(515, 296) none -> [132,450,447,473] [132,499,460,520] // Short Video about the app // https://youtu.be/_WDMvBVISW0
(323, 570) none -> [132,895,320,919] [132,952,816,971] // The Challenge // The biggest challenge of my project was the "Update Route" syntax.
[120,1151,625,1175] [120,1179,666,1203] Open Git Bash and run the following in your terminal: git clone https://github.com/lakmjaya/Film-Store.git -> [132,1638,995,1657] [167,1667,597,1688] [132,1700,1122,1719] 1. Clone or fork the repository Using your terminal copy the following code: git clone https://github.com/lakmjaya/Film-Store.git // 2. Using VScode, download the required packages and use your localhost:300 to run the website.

════════════════

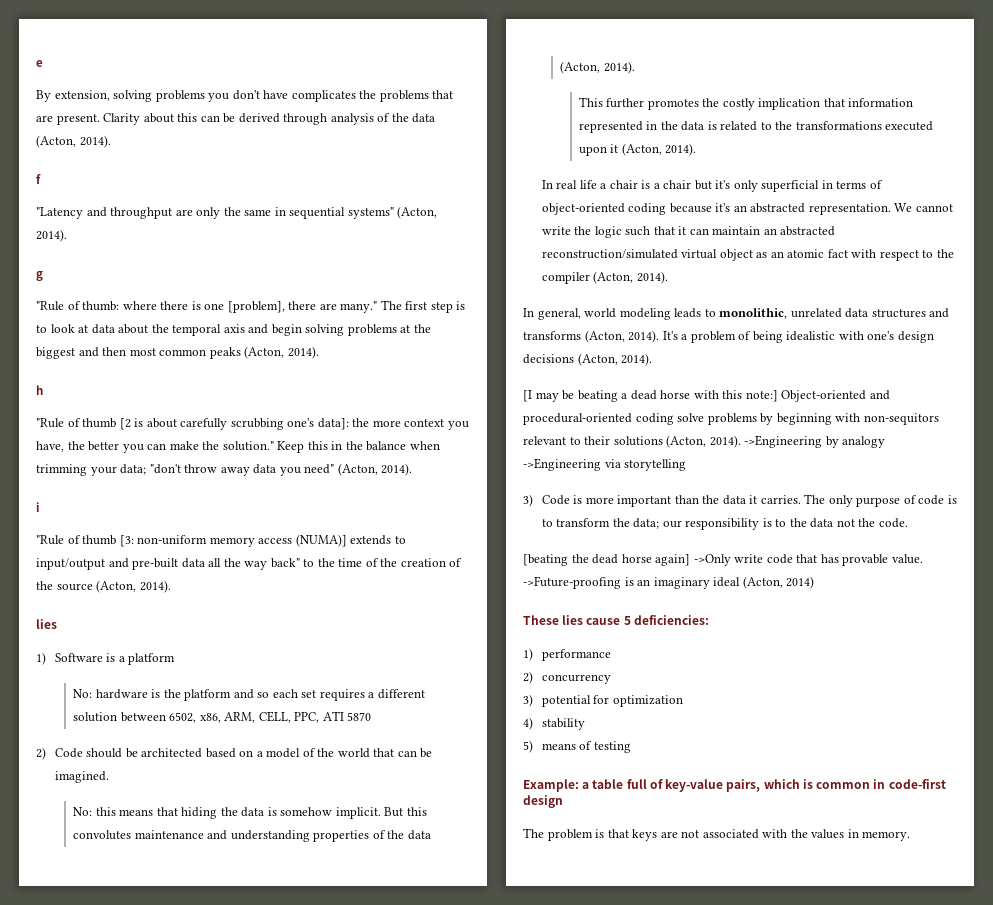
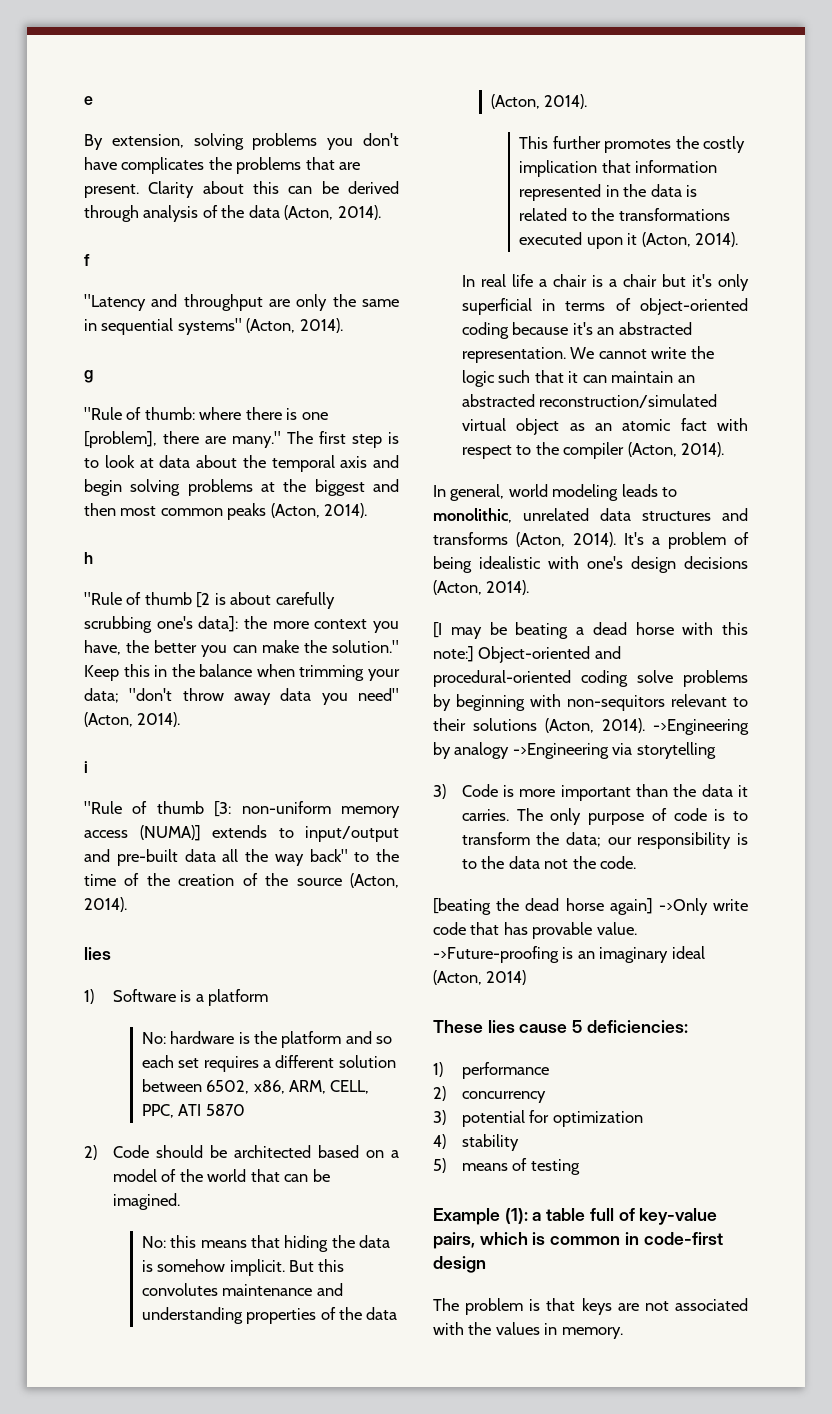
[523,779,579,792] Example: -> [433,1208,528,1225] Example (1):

════════════════

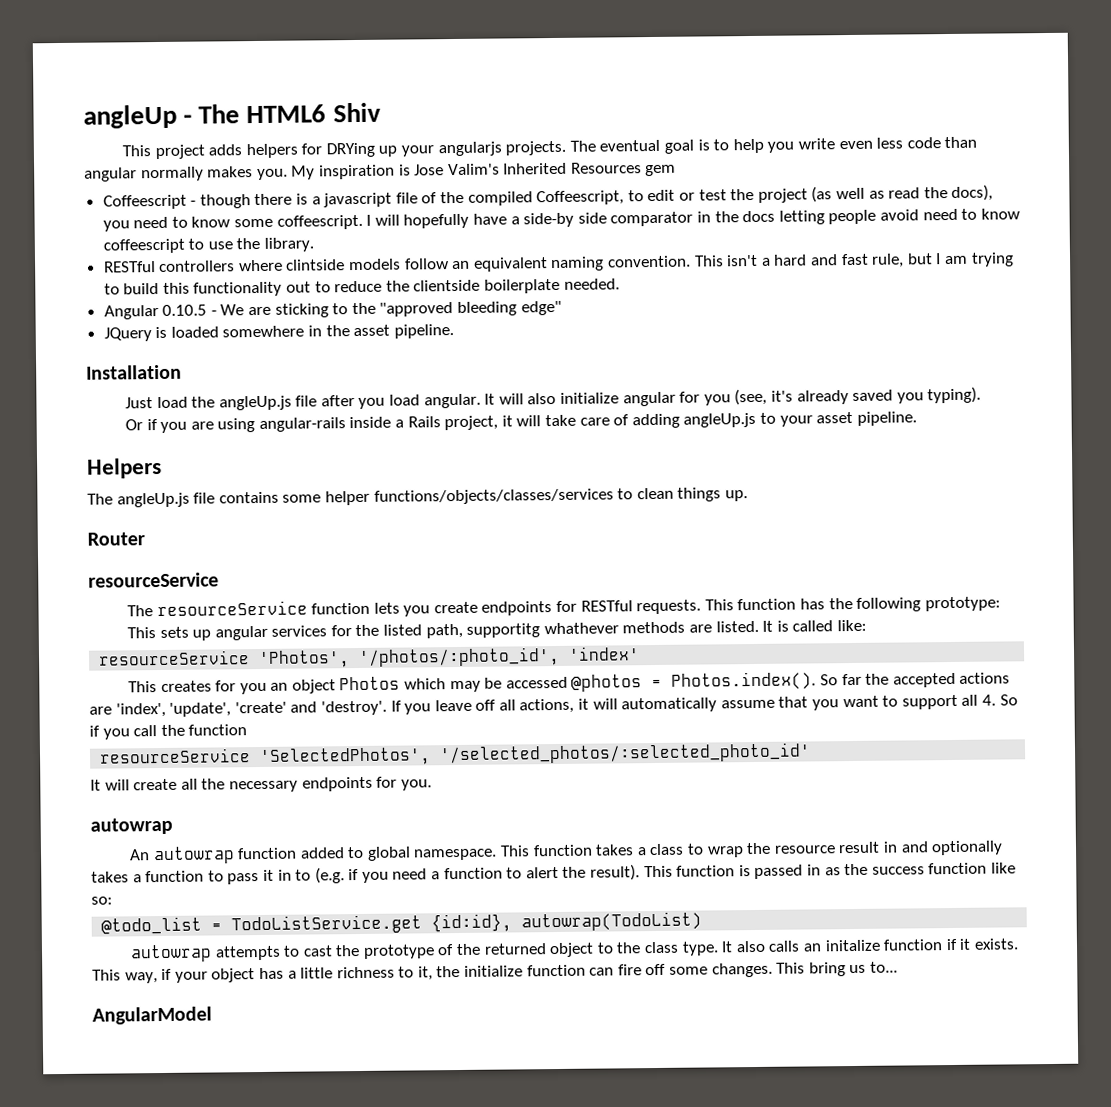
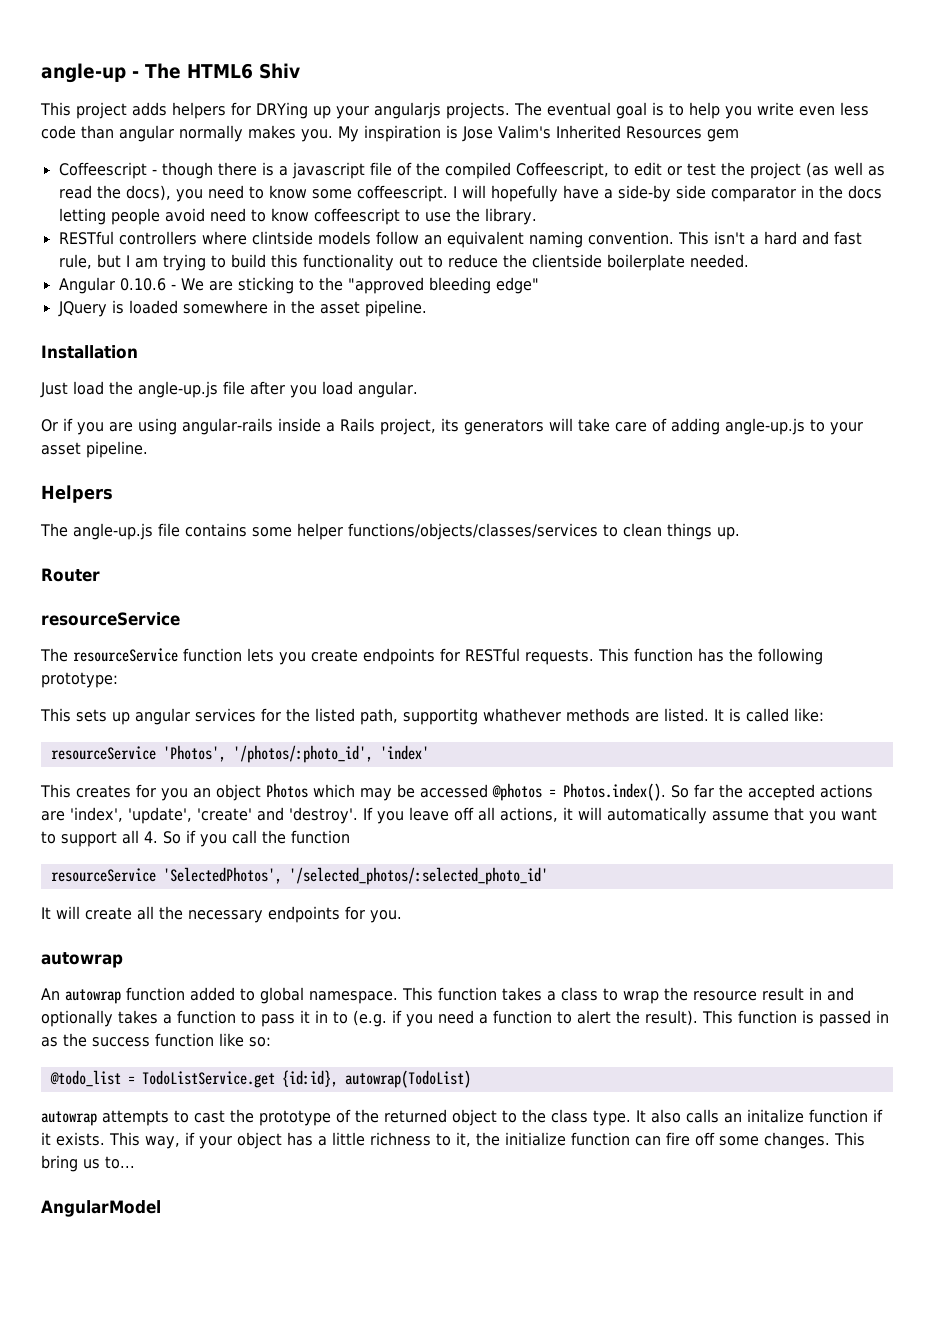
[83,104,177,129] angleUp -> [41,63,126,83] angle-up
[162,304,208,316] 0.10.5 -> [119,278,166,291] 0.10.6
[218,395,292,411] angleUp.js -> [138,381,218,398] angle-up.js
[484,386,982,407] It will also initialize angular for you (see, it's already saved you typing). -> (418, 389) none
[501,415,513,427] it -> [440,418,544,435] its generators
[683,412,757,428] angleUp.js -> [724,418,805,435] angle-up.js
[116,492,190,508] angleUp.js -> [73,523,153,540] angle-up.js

════════════════

REQUEST: Within the listing above, locate the line containing "[218,395,292,411] angleUp.js ->" and the line containing "[116,492,190,508] angleUp.js ->". Reproduce those two lines and all lines between them exactly, with nothing added.

RESPONSE TO THIS EXERCISE:
[218,395,292,411] angleUp.js -> [138,381,218,398] angle-up.js
[484,386,982,407] It will also initialize angular for you (see, it's already saved you typing). -> (418, 389) none
[501,415,513,427] it -> [440,418,544,435] its generators
[683,412,757,428] angleUp.js -> [724,418,805,435] angle-up.js
[116,492,190,508] angleUp.js -> [73,523,153,540] angle-up.js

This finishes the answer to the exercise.